Polyimide flexible cores are also suitable for FCB designs. They are coated with electrodeposited or rolled annealed copper and are ultra-thin for both dynamic and static applications.FCB utilizes two types of materials: adhesive-based, where the copper is bonded to the polyimide with an acrylic adhesive; and adhesive-free, where the copper is cast directly onto the polyimide substrate. Of course, adhesive materials also have their drawbacks, including the formation of cracks when exposed to heat. They also make copper laminates thicker and tend to absorb moisture, which affects their use in certain environments.This is where adhesive-free materials come into play. They can handle harsh environments and offer other benefits including reduced bend thickness, increased flexibility and better temperature ratings.
Flexible PCB stack
A PCB stack is the arrangement of copper and insulator layers that make up a PCB before designing the final layout of the board. While a stack-up layer allows you to assemble multiple electronic circuits on a single board through its various layers, the structure of a PCB stack-up design offers many other advantages, including reduced external noise, improved electromagnetic compatibility, and lower manufacturing costs. Using multiple layers increases the power distribution capability of the board, reduces cross-interference, eliminates electromagnetic interference, and supports high-speed signals.
3. A single-layer flex PCB stack-up looks a lot like a traditional PCB stack-up, but the material layers are different.

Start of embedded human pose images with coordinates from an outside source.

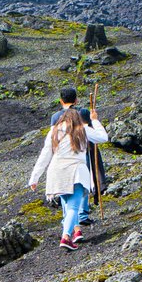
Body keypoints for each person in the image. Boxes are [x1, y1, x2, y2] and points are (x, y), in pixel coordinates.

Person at [29, 102, 107, 251]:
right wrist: (95, 120)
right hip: (76, 172)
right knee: (73, 207)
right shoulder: (82, 129)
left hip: (56, 174)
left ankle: (73, 233)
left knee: (67, 205)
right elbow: (103, 137)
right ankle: (65, 237)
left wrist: (35, 178)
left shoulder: (54, 131)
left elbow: (45, 155)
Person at [53, 86, 106, 220]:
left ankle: (69, 217)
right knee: (83, 181)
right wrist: (94, 118)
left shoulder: (55, 117)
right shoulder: (82, 113)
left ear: (61, 101)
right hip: (81, 152)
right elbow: (91, 131)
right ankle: (82, 214)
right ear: (76, 100)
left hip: (62, 155)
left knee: (66, 183)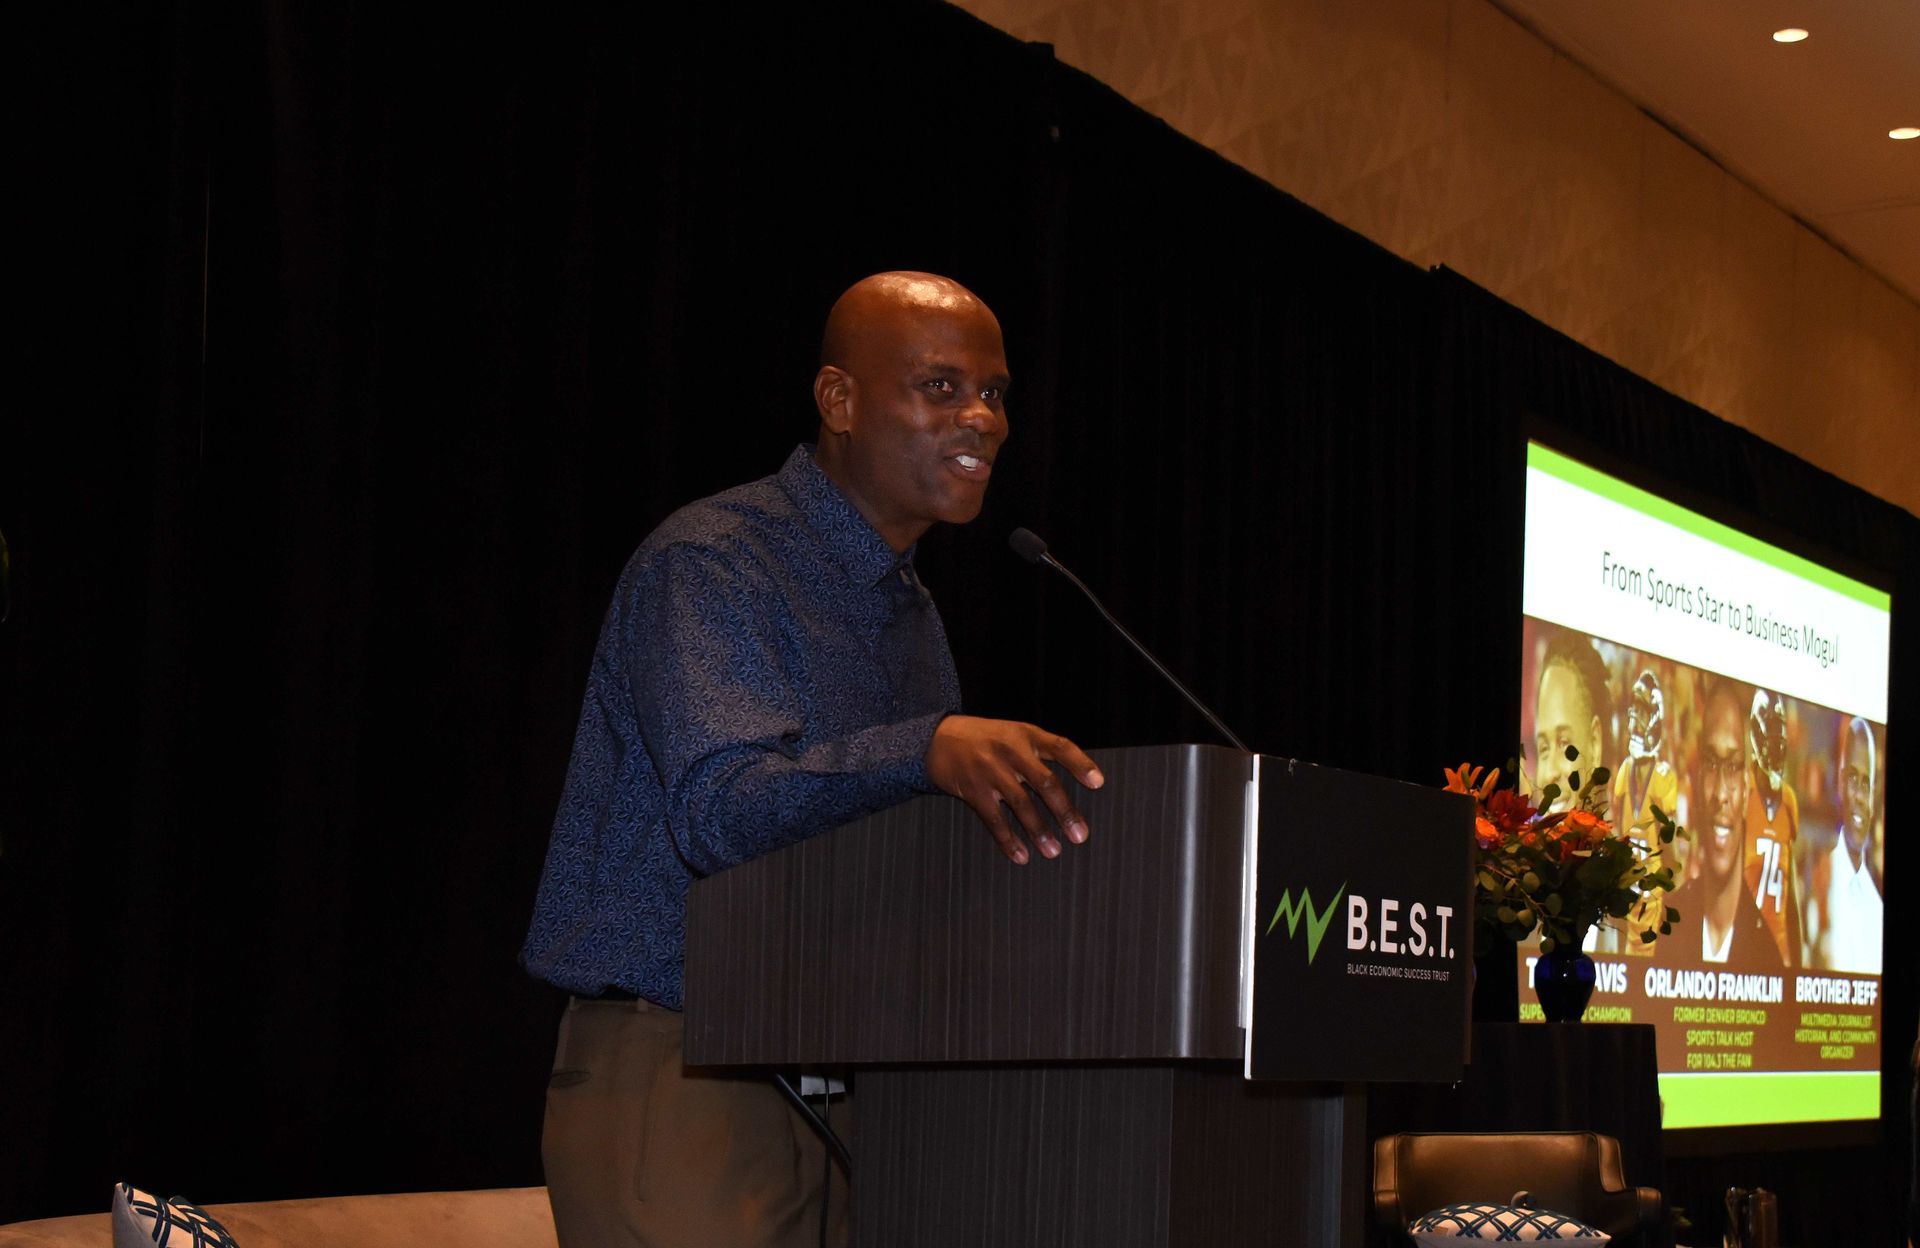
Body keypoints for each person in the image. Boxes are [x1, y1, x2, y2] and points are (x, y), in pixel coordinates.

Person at [521, 272, 1105, 1248]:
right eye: (942, 386)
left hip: (850, 1080)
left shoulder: (912, 613)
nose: (984, 419)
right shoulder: (712, 562)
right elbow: (722, 808)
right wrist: (927, 750)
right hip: (686, 1066)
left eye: (995, 393)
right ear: (839, 402)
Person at [1664, 677, 1777, 967]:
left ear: (1748, 787)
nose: (1721, 794)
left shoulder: (1766, 953)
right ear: (1699, 779)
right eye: (1712, 764)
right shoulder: (1667, 923)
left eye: (1733, 766)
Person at [1806, 716, 1883, 973]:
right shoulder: (1819, 881)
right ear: (1839, 783)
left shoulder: (1876, 907)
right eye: (1852, 780)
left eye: (1866, 784)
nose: (1860, 797)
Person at [1743, 688, 1802, 965]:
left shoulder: (1789, 800)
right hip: (1744, 946)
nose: (1777, 747)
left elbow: (1790, 893)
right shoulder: (1743, 791)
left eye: (1780, 738)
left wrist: (1797, 958)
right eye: (1771, 738)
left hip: (1778, 951)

Like traditional PCBs, FCBs can be designed with one or more layers and represent the number of copper traces, adhesive, laminate, and polyimide material. These numbers depend on the number of layers. For example, a four-layer circuit would have four copper traces, four layers of adhesive (or non-adhesive), a laminate, and the corresponding substrate material. Many manufacturers will place flexible materials in the center of the stack to maintain flexibility and mitigate any damage during operation.When deciding on the number of layers, several factors must be considered before proceeding with the design, including the number of circuit signals that need to be routed, the frequency of operation, whether additional shielding is required, and other metrics. These will help represent the exact number of layers required and ensure that the FCB is functioning as expected.
In conclusion
Flexible printed circuit boards will continue to evolve as new technologies emerge. Imagine being able to clean medical monitoring equipment in a laundry room or wear a biometric patch while diving in the ocean without worrying about corrosion.Devices that rely on flexible electronics can already capture data from the human body, so it will be interesting to see where this technology will be implemented. It is also important to note that this is only a basic introduction to flex PCB design, providing an overview of the materials and processes used to create them.